Stored data:
________________

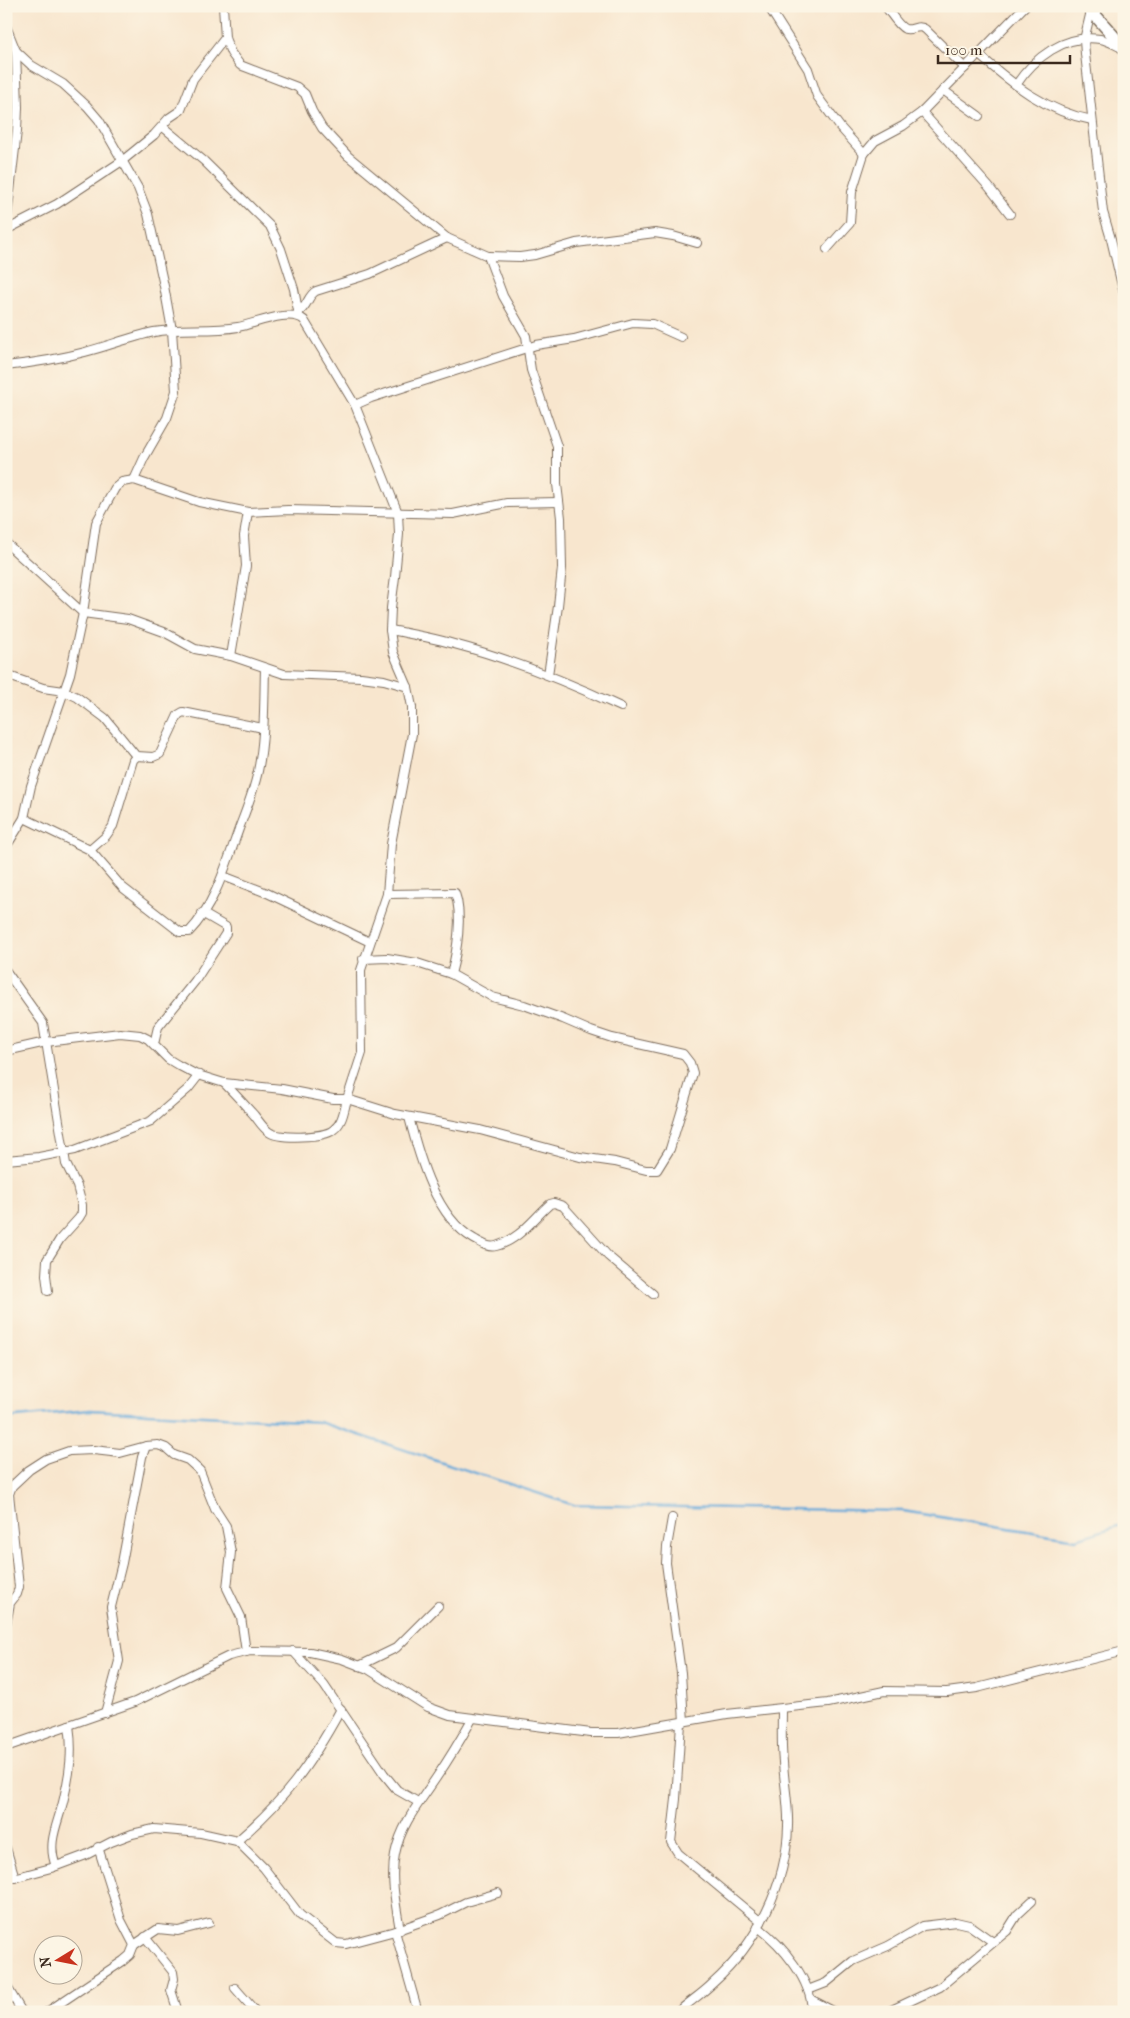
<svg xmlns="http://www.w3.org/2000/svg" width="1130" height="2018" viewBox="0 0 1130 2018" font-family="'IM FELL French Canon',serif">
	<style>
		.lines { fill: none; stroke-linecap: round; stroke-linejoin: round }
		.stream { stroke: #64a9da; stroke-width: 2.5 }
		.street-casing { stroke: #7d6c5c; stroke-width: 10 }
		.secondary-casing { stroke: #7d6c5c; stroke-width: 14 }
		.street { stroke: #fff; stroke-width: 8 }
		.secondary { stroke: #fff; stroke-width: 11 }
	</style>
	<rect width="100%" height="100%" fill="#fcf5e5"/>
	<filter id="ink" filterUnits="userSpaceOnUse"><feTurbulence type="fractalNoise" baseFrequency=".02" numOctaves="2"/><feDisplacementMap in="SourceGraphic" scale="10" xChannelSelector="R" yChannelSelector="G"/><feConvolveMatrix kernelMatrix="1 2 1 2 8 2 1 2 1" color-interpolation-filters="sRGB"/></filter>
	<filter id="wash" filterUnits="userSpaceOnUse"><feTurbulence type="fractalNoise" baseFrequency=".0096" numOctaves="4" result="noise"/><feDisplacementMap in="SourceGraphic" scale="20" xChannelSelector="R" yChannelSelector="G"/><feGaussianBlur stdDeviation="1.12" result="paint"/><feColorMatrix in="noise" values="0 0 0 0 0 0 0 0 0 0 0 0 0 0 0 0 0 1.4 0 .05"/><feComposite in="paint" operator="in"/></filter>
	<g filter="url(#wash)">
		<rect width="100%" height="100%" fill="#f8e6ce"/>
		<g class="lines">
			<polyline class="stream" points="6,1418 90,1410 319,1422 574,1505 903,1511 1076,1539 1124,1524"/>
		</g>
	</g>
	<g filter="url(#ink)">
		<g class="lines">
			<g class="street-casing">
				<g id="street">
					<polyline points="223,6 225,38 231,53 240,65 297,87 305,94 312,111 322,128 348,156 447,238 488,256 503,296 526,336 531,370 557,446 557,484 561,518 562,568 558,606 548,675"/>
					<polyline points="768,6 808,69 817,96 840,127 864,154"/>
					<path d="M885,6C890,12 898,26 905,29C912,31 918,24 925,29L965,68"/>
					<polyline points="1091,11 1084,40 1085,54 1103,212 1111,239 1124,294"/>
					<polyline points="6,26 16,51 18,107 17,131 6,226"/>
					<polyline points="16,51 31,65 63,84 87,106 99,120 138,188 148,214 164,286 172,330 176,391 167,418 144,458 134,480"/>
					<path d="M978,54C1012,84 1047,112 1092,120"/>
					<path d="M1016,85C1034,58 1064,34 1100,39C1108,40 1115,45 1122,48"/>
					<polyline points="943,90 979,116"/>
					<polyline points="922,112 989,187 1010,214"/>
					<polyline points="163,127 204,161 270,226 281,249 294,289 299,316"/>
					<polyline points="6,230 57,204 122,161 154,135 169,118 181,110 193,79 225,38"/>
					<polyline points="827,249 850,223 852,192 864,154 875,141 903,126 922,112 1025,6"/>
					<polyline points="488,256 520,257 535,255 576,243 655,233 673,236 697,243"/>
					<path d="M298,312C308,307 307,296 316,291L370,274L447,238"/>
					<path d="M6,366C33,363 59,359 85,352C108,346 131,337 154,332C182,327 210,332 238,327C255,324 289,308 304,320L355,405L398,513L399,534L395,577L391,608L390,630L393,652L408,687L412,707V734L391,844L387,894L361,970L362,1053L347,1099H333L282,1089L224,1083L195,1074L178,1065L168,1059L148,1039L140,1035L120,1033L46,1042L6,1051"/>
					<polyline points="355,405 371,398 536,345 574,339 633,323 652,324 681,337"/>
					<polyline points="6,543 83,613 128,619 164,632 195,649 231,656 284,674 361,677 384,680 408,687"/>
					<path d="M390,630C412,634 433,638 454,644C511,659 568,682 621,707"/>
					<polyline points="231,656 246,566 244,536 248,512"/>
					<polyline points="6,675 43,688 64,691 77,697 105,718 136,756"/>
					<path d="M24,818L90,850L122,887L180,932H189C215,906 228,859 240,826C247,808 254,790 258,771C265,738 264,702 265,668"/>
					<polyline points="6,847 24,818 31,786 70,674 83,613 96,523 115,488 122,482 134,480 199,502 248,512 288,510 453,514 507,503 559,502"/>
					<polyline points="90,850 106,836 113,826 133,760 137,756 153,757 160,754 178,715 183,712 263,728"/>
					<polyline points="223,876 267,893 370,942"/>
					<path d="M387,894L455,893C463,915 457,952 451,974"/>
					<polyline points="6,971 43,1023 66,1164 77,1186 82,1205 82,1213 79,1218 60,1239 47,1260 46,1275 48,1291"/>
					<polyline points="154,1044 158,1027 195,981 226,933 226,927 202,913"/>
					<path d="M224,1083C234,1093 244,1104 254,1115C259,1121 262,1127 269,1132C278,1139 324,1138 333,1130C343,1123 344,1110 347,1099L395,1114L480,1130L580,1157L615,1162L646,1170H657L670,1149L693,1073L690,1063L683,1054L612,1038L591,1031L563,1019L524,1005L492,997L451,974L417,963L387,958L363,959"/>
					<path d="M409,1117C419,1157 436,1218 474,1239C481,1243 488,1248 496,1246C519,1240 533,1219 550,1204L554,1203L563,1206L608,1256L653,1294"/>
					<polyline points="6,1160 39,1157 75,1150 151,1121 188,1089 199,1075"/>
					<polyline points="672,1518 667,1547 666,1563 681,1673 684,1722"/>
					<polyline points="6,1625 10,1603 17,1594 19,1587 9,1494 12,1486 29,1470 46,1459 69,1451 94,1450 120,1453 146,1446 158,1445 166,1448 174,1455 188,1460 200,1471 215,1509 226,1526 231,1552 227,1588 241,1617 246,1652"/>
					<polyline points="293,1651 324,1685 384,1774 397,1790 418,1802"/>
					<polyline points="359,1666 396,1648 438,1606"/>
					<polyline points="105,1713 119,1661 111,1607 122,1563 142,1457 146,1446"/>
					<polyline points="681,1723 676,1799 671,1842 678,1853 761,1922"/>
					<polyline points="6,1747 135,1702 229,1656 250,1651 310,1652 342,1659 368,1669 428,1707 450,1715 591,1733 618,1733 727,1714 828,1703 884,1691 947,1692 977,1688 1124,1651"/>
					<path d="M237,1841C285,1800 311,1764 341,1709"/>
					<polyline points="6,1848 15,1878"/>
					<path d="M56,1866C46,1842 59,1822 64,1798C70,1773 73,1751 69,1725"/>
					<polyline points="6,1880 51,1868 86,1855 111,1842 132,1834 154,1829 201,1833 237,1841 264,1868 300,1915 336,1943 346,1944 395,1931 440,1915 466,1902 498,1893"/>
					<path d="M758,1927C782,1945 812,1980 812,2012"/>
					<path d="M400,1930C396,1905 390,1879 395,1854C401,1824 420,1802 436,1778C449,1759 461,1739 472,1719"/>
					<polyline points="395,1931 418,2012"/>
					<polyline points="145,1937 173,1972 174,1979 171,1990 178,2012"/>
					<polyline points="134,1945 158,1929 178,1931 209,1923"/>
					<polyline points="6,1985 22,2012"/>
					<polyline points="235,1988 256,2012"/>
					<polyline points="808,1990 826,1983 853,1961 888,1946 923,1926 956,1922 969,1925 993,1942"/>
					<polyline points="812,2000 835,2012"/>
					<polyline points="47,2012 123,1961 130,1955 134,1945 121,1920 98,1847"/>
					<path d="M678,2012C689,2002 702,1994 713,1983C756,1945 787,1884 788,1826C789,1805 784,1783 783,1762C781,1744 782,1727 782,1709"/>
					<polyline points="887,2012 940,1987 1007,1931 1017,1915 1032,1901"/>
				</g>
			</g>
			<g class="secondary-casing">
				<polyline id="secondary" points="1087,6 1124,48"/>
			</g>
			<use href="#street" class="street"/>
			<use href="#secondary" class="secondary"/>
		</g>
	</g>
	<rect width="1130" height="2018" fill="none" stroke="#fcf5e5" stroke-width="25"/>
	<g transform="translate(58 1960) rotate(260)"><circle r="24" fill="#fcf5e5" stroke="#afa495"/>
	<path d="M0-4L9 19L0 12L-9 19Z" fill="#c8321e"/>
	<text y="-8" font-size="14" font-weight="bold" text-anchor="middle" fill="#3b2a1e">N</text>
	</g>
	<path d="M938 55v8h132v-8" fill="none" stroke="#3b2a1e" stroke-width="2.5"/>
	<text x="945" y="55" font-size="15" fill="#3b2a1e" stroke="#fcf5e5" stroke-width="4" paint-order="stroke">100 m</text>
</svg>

________________

Assigned task:
From the material above, return every line that contains "paint".

Result:
	<filter id="wash" filterUnits="userSpaceOnUse"><feTurbulence type="fractalNoise" baseFrequency=".0096" numOctaves="4" result="noise"/><feDisplacementMap in="SourceGraphic" scale="20" xChannelSelector="R" yChannelSelector="G"/><feGaussianBlur stdDeviation="1.12" result="paint"/><feColorMatrix in="noise" values="0 0 0 0 0 0 0 0 0 0 0 0 0 0 0 0 0 1.4 0 .05"/><feComposite in="paint" operator="in"/></filter>
	<text x="945" y="55" font-size="15" fill="#3b2a1e" stroke="#fcf5e5" stroke-width="4" paint-order="stroke">100 m</text>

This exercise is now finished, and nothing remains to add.